Isadora a prouvé que toute musique pouvait être dansée. La sonate lisztienne, mi-romantique, mi-impressionniste, pur chef d’œuvre, d’une modernité étonnante, n’échappe pas à cette règle. L’entrée des danseurs (et, du reste, leur sortie) les contraint à ramper sous le piano du concertiste, un peu comme un passage dans English Suite (2021) de Kaori Ito et Francesco Tristano, découvert en visioconférence au temps du Corona [lire notre critique]. Consciemment ou non, cette excessive révérence est signe d’humilité ou de déférence de la danse vis-à-vis de la musique. Ceci dit, Bruno Bouché ne va pas jusqu’à illustrer, note à note et pas à pas, les grands deux thèmes de la partition. Sa danse en synchronie ou harmonie avec la musique est une traduction visuelle et personnelle de celle-ci. Sa suite gestuelle extrêmement fluide, ses changements de direction, d’intensité et de vitesse « sculptent le temps », pour reprendre l’expression de Nikolais.

Nous ne cesserons pas de Bruno Bouché © Agathe Poupeney

Il en est de même ou presque – c’est ce presque qu’il nous faut préciser – chez Hélène Blackburn. La chorégraphe canadienne propose (ou oppose) une version féministe du rapport, non plus danse-musique mais homme-femme. Le mâle alpha étant ici esseulé, au milieu d’une neuvaine d’amazones – thème cher à Janine Charrat et, plus près de nous, à Marie-Claude Pietragalla.
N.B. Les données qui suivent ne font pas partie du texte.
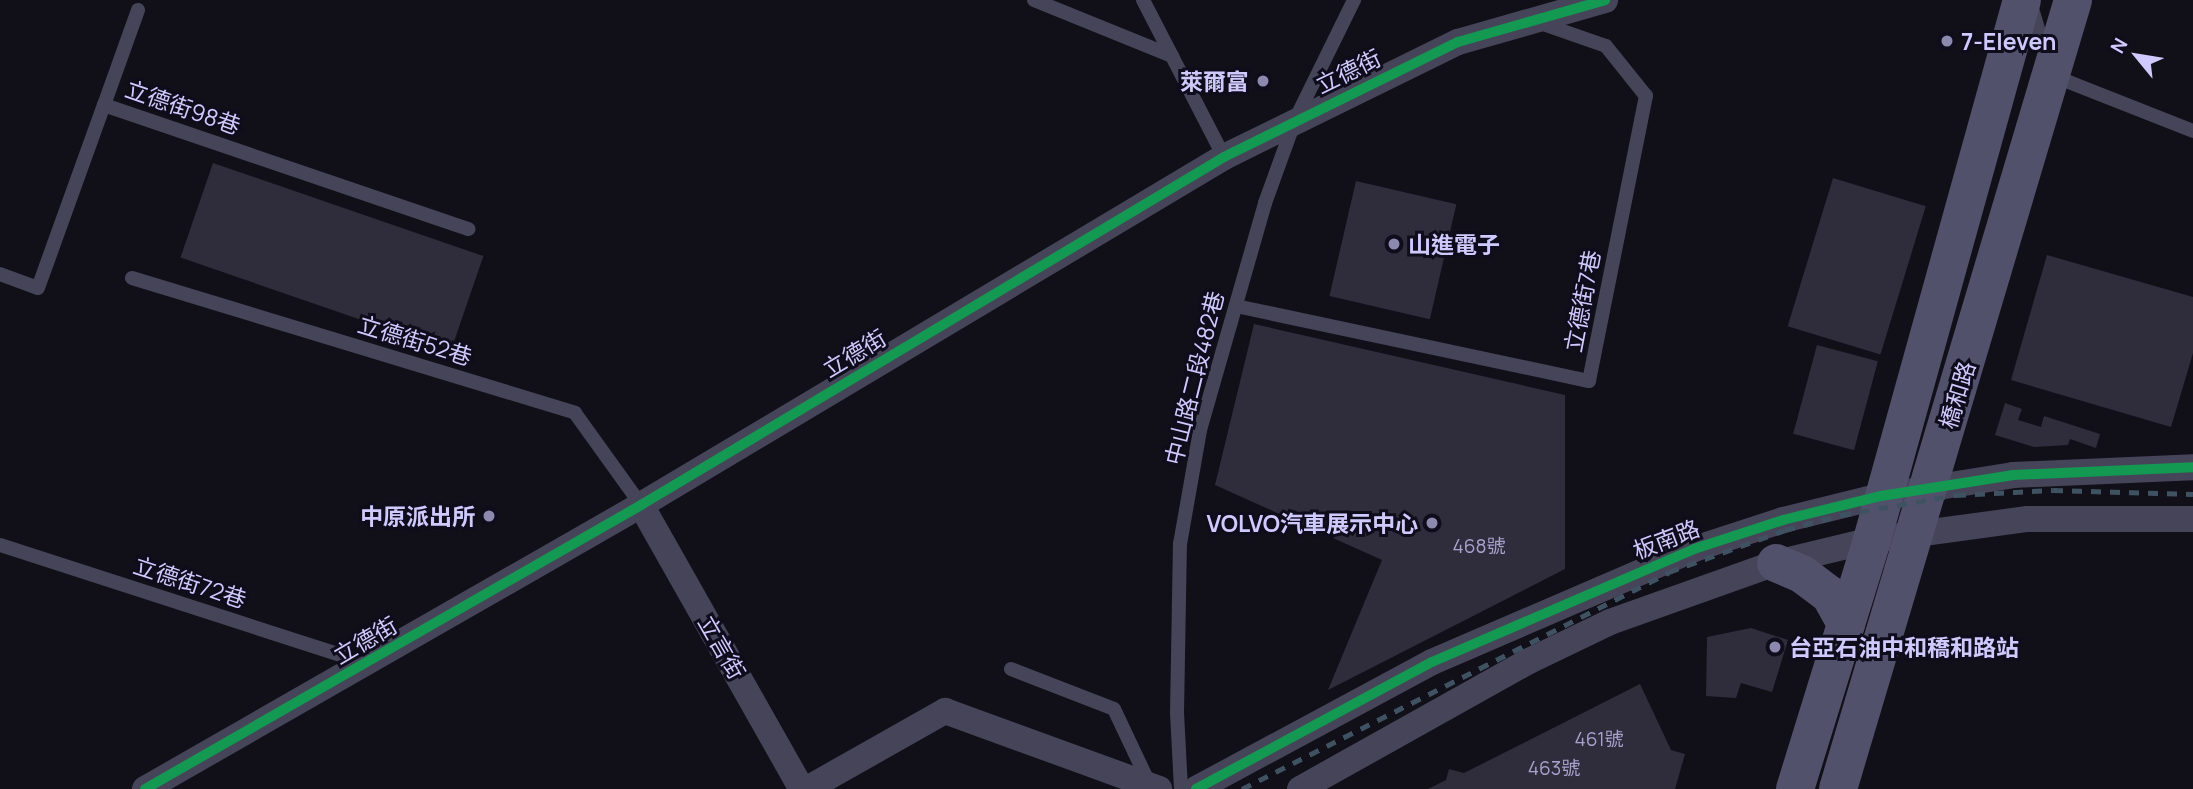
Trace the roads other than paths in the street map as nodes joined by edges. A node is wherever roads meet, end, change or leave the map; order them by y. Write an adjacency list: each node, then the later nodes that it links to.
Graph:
1 (1034, 0): 10 (lane)
2 (1143, 0): 10 (lane)
3 (1354, 0): 13 (lane, 中山路二段482巷)
4 (1605, 0): 9 (street, 立德街)
5 (2022, 0): 22 (street, 橋和路)
6 (2029, 0): 11 (lane)
7 (2073, 0): 11 (street, 橋和路)
8 (138, 10): 12 (lane)
9 (1533, 20): 13 (street, 立德街); 19 (lane, 立德街7巷)
10 (1172, 56): 15 (lane)
11 (2052, 76): 14 (lane); 21 (street, 橋和路)
12 (104, 105): 16 (lane, 立德街98巷); 17 (lane, 立德街98巷)
13 (1295, 120): 15 (street, 立德街); 19 (lane, 中山路二段482巷)
14 (2193, 131)
15 (1224, 157): 23 (street, 立德街)
16 (469, 229)
17 (0, 274)
18 (132, 278): 23 (lane, 立德街52巷)
19 (1236, 306): 35 (lane, 中山路二段482巷)
20 (2193, 467): 21 (street, 板南路)
21 (1930, 487): 22 (street, 板南路); 25 (street, 橋和路)
22 (1881, 496): 26 (street, 橋和路); 36 (street, 板南路)
23 (641, 505): 30 (street, 立德街); 34 (street, 立言街)
24 (2193, 519): 25 (street)
25 (1917, 532): 26 (street); 39 (street, 橋和路)
26 (1872, 540): 28 (street); 29 (street, 橋和路)
27 (0, 545): 30 (lane, 立德街72巷)
28 (1776, 563): 29 (street); 37 (street)
29 (1846, 624): 38 (street, 橋和路)
30 (367, 663): 33 (street, 立德街)
31 (1011, 668): 32 (lane)
32 (1155, 788): 34 (street)
33 (145, 789)
34 (804, 789)
35 (1181, 789)
36 (1196, 789)
37 (1300, 789)
38 (1795, 789)
39 (1838, 789)

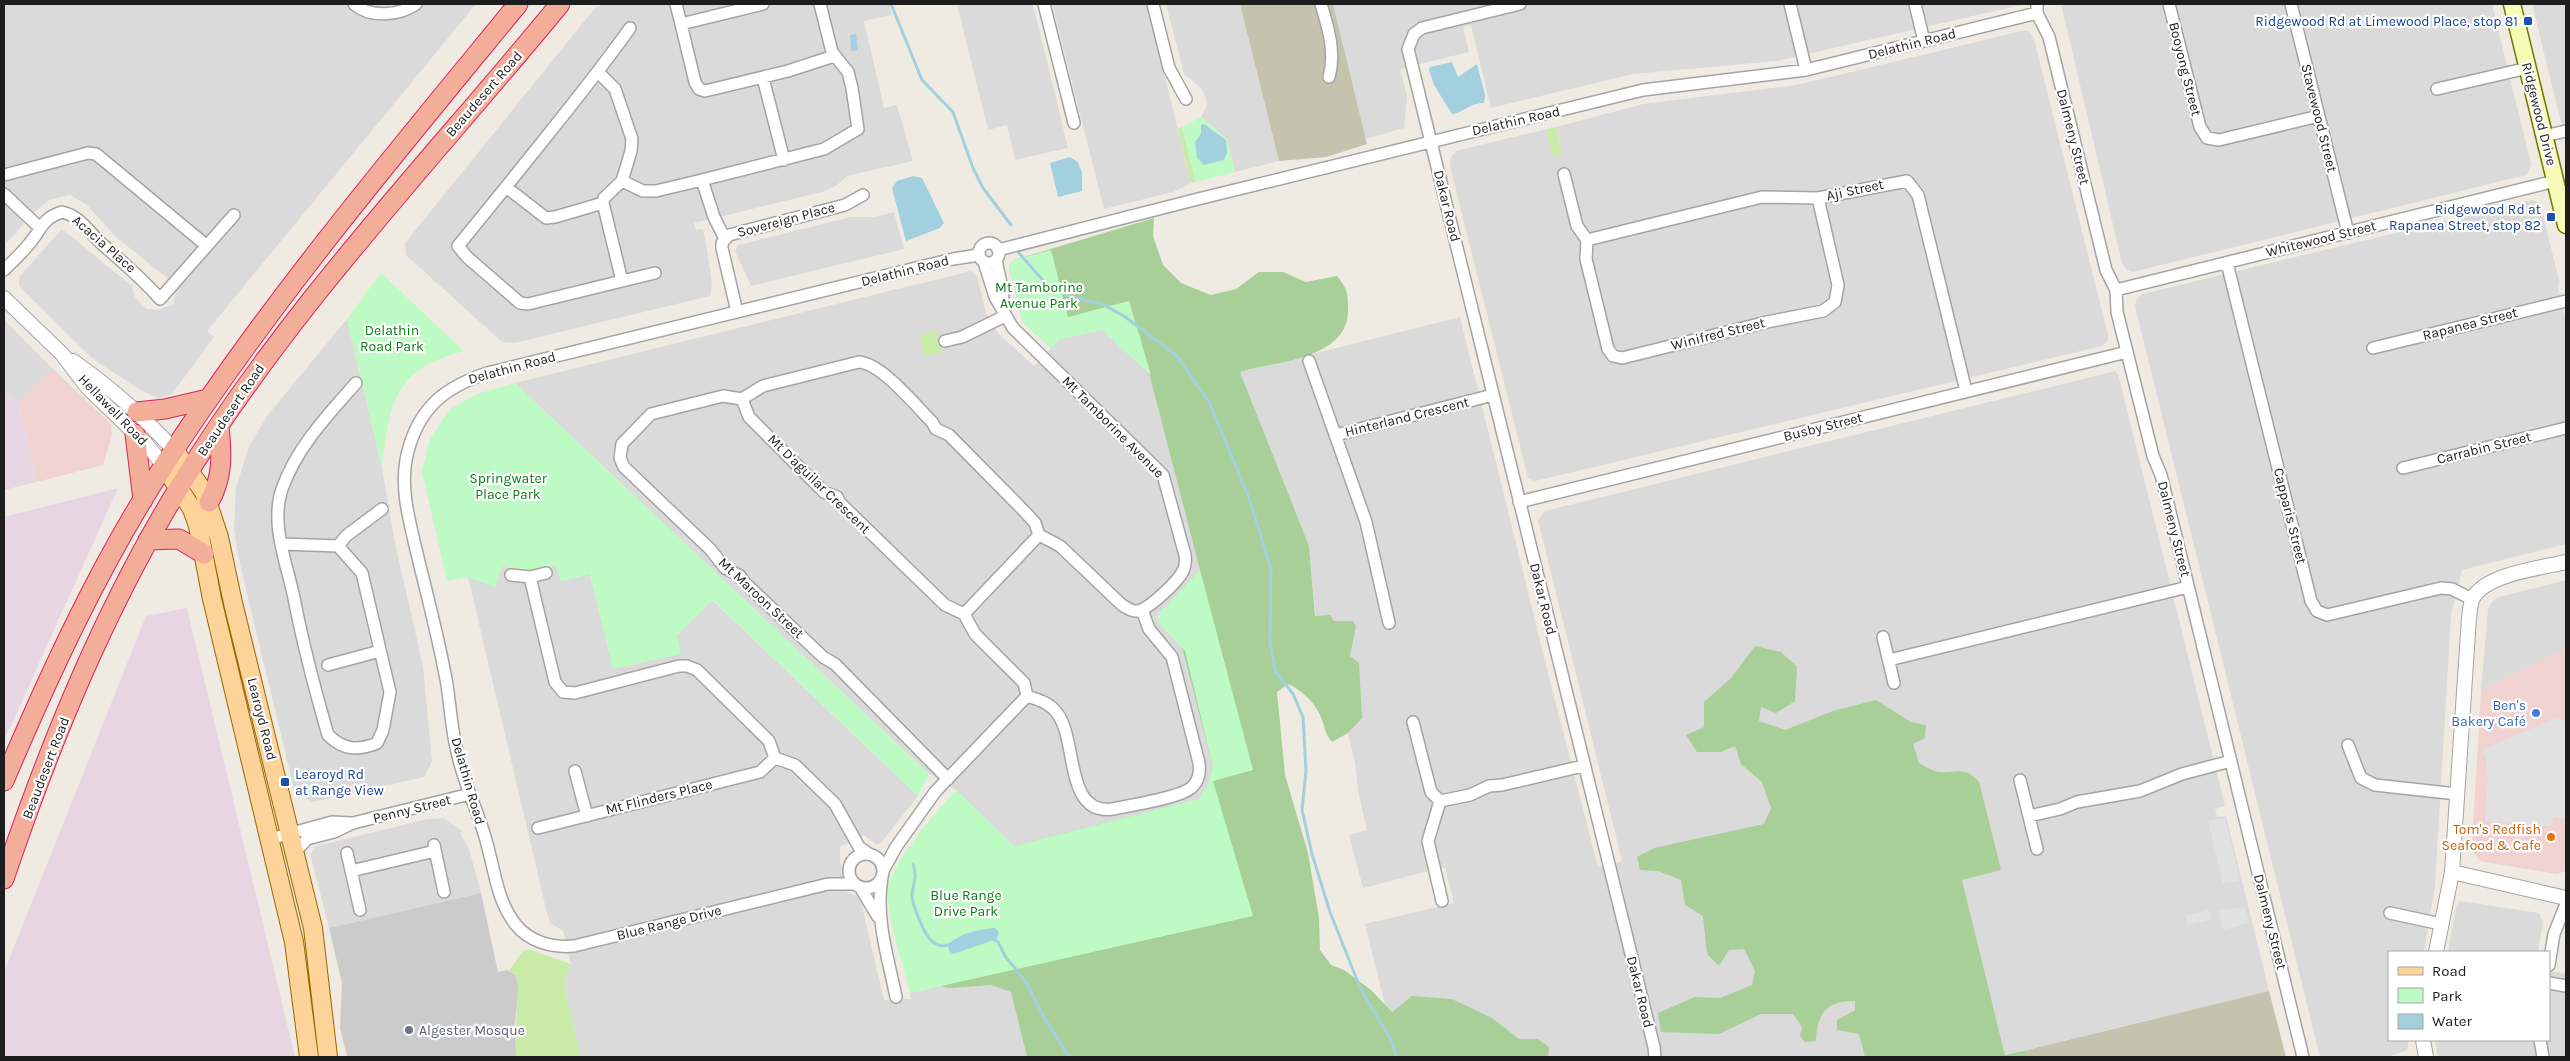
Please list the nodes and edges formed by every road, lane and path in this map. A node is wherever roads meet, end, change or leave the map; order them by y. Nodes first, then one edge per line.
1 (354, 4) edge
2 (416, 4) edge
3 (518, 4) edge
4 (560, 4) edge
5 (676, 4) edge
6 (763, 4) edge
7 (820, 4) edge
8 (1044, 4) edge
9 (1154, 4) edge
10 (1321, 4) edge
11 (1470, 4) edge
12 (1520, 4) edge
13 (1790, 4) edge
14 (1915, 4) edge
15 (2169, 4) edge
16 (2291, 4) edge
17 (2512, 4) edge
18 (2037, 8) edge
19 (1473, 16) junction
20 (681, 24) junction
21 (630, 28) dead end
22 (1924, 41) junction
23 (834, 56) junction
24 (2528, 68) junction
25 (1806, 70) junction
26 (598, 72) junction
27 (1329, 76) dead end
28 (763, 78) junction
29 (2436, 89) dead end
30 (1186, 99) dead end
31 (2318, 116) junction
32 (1074, 123) dead end
33 (2566, 131) edge
34 (2544, 136) junction
35 (1431, 141) junction
36 (784, 160) junction
37 (1564, 174) dead end
38 (4, 175) edge
39 (702, 180) junction
40 (622, 181) junction
41 (2555, 181) junction
42 (506, 187) junction
43 (4, 194) edge
44 (863, 195) dead end
45 (1818, 198) junction
46 (603, 204) junction
47 (234, 215) dead end
48 (2566, 225) edge
49 (39, 227) junction
50 (2348, 233) junction
51 (725, 239) junction
52 (1587, 240) junction
53 (207, 246) junction
54 (997, 255) junction
55 (981, 258) junction
56 (2227, 263) junction
57 (4, 270) edge
58 (655, 272) dead end
59 (622, 281) junction
60 (2116, 290) junction
61 (4, 298) edge
62 (2566, 301) edge
63 (1004, 311) junction
64 (736, 312) junction
65 (945, 341) dead end
66 (2373, 348) dead end
67 (2128, 352) junction
68 (62, 354) junction
69 (1309, 361) dead end
70 (356, 383) dead end
71 (1966, 391) junction
72 (1493, 395) junction
73 (742, 399) junction
74 (208, 400) junction
75 (137, 412) junction
76 (219, 426) junction
77 (2566, 428) edge
78 (135, 434) junction
79 (1336, 435) junction
80 (169, 458) junction
81 (2403, 468) dead end
82 (190, 470) junction
83 (179, 487) junction
84 (143, 500) junction
85 (209, 502) junction
86 (1519, 502) junction
87 (382, 509) dead end
88 (1039, 535) junction
89 (148, 540) junction
90 (282, 544) junction
91 (338, 546) junction
92 (204, 554) junction
93 (2566, 562) edge
94 (546, 573) dead end
95 (511, 575) dead end
96 (530, 577) junction
97 (2188, 587) junction
98 (2472, 599) junction
99 (1142, 610) junction
100 (964, 614) junction
101 (1389, 623) dead end
102 (1883, 637) dead end
103 (380, 651) junction
104 (1889, 660) junction
105 (328, 665) dead end
106 (1894, 683) dead end
107 (1027, 696) junction
108 (1413, 722) dead end
109 (2348, 745) dead end
110 (775, 758) junction
111 (2230, 761) junction
112 (1583, 766) junction
113 (575, 771) dead end
114 (948, 779) junction
115 (2020, 780) dead end
116 (4, 781) edge
117 (470, 794) junction
118 (2457, 794) junction
119 (1440, 801) junction
120 (587, 816) junction
121 (2029, 816) junction
122 (353, 823) junction
123 (538, 828) dead end
124 (849, 830) junction
125 (290, 832) junction
126 (270, 839) junction
127 (896, 848) junction
128 (2037, 849) dead end
129 (295, 852) junction
130 (347, 853) dead end
131 (872, 855) junction
132 (851, 864) junction
133 (351, 871) junction
134 (2452, 872) junction
135 (883, 873) junction
136 (4, 879) edge
137 (828, 884) junction
138 (858, 885) junction
139 (444, 892) dead end
140 (2566, 898) edge
141 (1442, 901) dead end
142 (2566, 904) edge
143 (360, 910) dead end
144 (2390, 913) dead end
145 (880, 921) junction
146 (515, 924) joint
147 (2440, 924) junction
148 (2436, 951) edge
149 (2550, 959) edge
150 (2550, 983) edge
151 (2566, 986) edge
152 (896, 997) dead end
153 (2423, 1041) edge
154 (2540, 1041) edge
155 (309, 1057) edge
156 (328, 1057) edge
157 (1654, 1057) edge
158 (2303, 1057) edge
159 (2426, 1057) edge
160 (2544, 1057) edge

1 - 2 street
3 - 74 highway, Beaudesert Road
4 - 76 highway, Beaudesert Road
5 - 20 street
6 - 20 street
7 - 23 street
8 - 32 street
9 - 30 street
10 - 27 street
11 - 19 street
12 - 19 street, Dakar Road
13 - 25 street
14 - 22 street
15 - 31 street, Booyong Street
16 - 31 street, Stavewood Street
17 - 24 main road, Ridgewood Drive
18 - 22 street, Delathin Road
18 - 60 street, Dalmeny Street
19 - 35 street, Dakar Road
20 - 28 street
21 - 26 street
22 - 25 street, Delathin Road
23 - 28 street
23 - 36 street
24 - 29 street
24 - 34 main road, Ridgewood Drive
25 - 35 street, Delathin Road
26 - 40 street
26 - 42 street
28 - 36 street
31 - 50 street, Stavewood Street
33 - 34 street
34 - 41 main road, Ridgewood Drive
35 - 54 street, Delathin Road
35 - 72 street, Dakar Road
36 - 39 street
37 - 52 street
38 - 53 street
39 - 40 street
39 - 51 street
40 - 46 street
41 - 48 main road, Ridgewood Drive
41 - 50 street, Whitewood Street
42 - 46 street
42 - 59 street
43 - 49 street
44 - 51 street, Sovereign Place
45 - 52 street, Aji Street
45 - 52 street, Winifred Street
45 - 71 street, Aji Street
46 - 59 street
47 - 53 street
49 - 53 street, Acacia Place
49 - 57 street, Acacia Place
50 - 56 street, Whitewood Street
51 - 64 street, Sovereign Place
54 - 55 street
54 - 55 street
54 - 63 street
55 - 63 street, Mt Tamborine Avenue
55 - 64 street, Delathin Road
56 - 60 street, Whitewood Street
56 - 98 street, Capparis Street
58 - 59 street
60 - 67 street, Dalmeny Street
61 - 68 street, Hellawell Road
62 - 66 street, Rapanea Street
63 - 65 street
63 - 99 street, Mt Tamborine Avenue
64 - 117 street, Delathin Road
67 - 71 street, Busby Street
67 - 97 street, Dalmeny Street
68 - 75 street, Hellawell Road
68 - 78 street, Hellawell Road
69 - 79 street
70 - 90 street
71 - 86 street, Busby Street
72 - 79 street, Hinterland Crescent
72 - 86 street, Dakar Road
73 - 88 street
73 - 100 street, Mt D'aguilar Crescent
73 - 114 street, Mt Maroon Street
74 - 75 highway
74 - 80 highway, Beaudesert Road
75 - 80 street, Hellawell Road
76 - 82 highway, Beaudesert Road
76 - 85 highway
77 - 81 street, Carrabin Street
78 - 80 street, Hellawell Road
78 - 84 highway
79 - 101 street, Hinterland Crescent
80 - 82 main road, Learoyd Road
80 - 83 main road, Learoyd Road
80 - 84 highway, Beaudesert Road
82 - 83 highway, Beaudesert Road
82 - 85 main road, Learoyd Road
83 - 89 highway, Beaudesert Road
83 - 92 main road, Learoyd Road
84 - 116 highway, Beaudesert Road
85 - 125 main road, Learoyd Road
86 - 112 street, Dakar Road
87 - 91 street
88 - 99 street
88 - 100 street
89 - 92 highway
89 - 136 highway, Beaudesert Road
90 - 91 street
90 - 103 street
91 - 103 street
92 - 126 main road, Learoyd Road
93 - 98 street
94 - 96 street
95 - 96 street
96 - 110 street
97 - 104 street
97 - 111 street, Dalmeny Street
98 - 118 street
99 - 107 street
100 - 107 street
102 - 104 street
103 - 105 street
104 - 106 street
107 - 114 street
108 - 119 street
109 - 118 street
110 - 120 street, Mt Flinders Place
110 - 124 street
111 - 121 street
111 - 158 street, Dalmeny Street
112 - 119 street
112 - 157 street, Dakar Road
113 - 120 street
114 - 127 street
115 - 121 street
117 - 122 street, Penny Street
117 - 146 street, Delathin Road
118 - 134 street
119 - 141 street
120 - 123 street, Mt Flinders Place
121 - 128 street
122 - 125 street, Penny Street
122 - 129 street, Penny Street
124 - 131 street
124 - 132 street
125 - 126 street, Penny Street
125 - 129 main road, Learoyd Road
126 - 155 main road, Learoyd Road
127 - 131 street
127 - 135 street
129 - 156 main road, Learoyd Road
130 - 133 street
131 - 132 street
131 - 135 street
132 - 137 street
132 - 138 street
133 - 139 street
133 - 143 street
134 - 140 street
134 - 147 street
135 - 138 street
135 - 145 street
137 - 138 street
137 - 146 street, Blue Range Drive
138 - 145 street
142 - 149 street
144 - 147 street
145 - 152 street
147 - 148 street
150 - 151 street
153 - 159 street
154 - 160 street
On passe, en somme, de La Mariée mise à nu par les célibataires (1912) de Marcel Duchamp à La Mariée (1963) de 2,26 m de haut de Niki de Saint Phalle qui a inspiré Hélène Blackburn. Il se pourrait, à cet égard, que la Fontaine Stravinsky (1983), œuvre conjointe de Saint Phalle et Tinguely, ait été automatiquement associée à la composition musicale, plutôt qu’à la chorégraphie originelle de Bronislava Nijinska.

Noces d’Hélène Blackburn © Agathe Poupeney 

Nous avons eu la chance de voir en son temps la création du ballet Noces selon Angelin Preljocaj mais avons été épatés par celle découverte à Colmar. Si, en raison du plateau aux dimensions réduites et de l’absence de fosse, la musique y a été diffusée d’après un enregistrement, il n’en est pas moins vrai que l’acoustique et la qualité du son stéréo aidant, toutes les nuances d’origine et les subtilités instrumentales des percussions de Strasbourg nous ont enthousiasmés, la salle et nous d’un bout à l’autre de l’écoulement. Certes, les voix opératiques des chanteurs ne permettent pas toujours de capter les signifiés, quoique le compositeur ait pris le soin de traduire les lyrics en français. La chorégraphe a mis en cause le pacte favorable au jeune marié qui peut s’adresser à sa belle en ces termes : « Habitue-toi, Nastassioushka à mes humeurs, à ma raison ».

En minorité, le jeune homme (Miquel Lozano) se trouve bouche bée. Ou, plus exactement, il veut parler mais aucun son ne sort de sa bouche. Plus personne, dans le chœur, ne l’entend de cette oreille. Le temps est marqué par l’ascension et la descente d’un luminaire à suspension formé de cinq couronnes (de mariée et de lumière), conçu, peut-on penser, par Tom Klefstad. L’heure est à la révolte. Les mariées en puissance le sont réellement, physiquement sur scène. Élevées, surélevées par les pointes. Ce corps de ballet entièrement féminin, de blanc virginal vêtu, se dresse, littéralement, contre le soliste isolé, chagriné, rembruni, en habit de noces. Les fiancées, telles des Carmencita incarnées par un ensemble de ballerines punks rappelant Karole Armitage ou Louise Lecavalier, lui font sa fête. Belles dans leur robe translucide de Xavier Ronce qui, au final, se teintent de rouge coquelicot, les mariées changent la donne, la règle du jeu, transformant le rite en noces de sang. La chute finale est, littéralement, fracassante.

Nicolas Villodre

Le 12 octobre 2024 au Théâtre municipal de Colmar.


À voir à La Filature à Mulhouse, du 18 au 20 octobre 2024.

Distributions vues : "Nous ne cesserons pas" : Brett Fukuda, Marin Delavaud, Cauê Frias, Pierre-Émile Lemieux-Venne, Jesse Lyon, Avery Reiners, Marwik Schmit

"Les Noces" : Elle : Lara Wolter / Lui : Miquel Lozano / Les femmes : Deia Cabalé, Christina Cecchini, Marta Dias, Ana Enriquez, Di He, Julia Juillard, Leonora Nummi, Alice Pernão, Emmy Stoeri.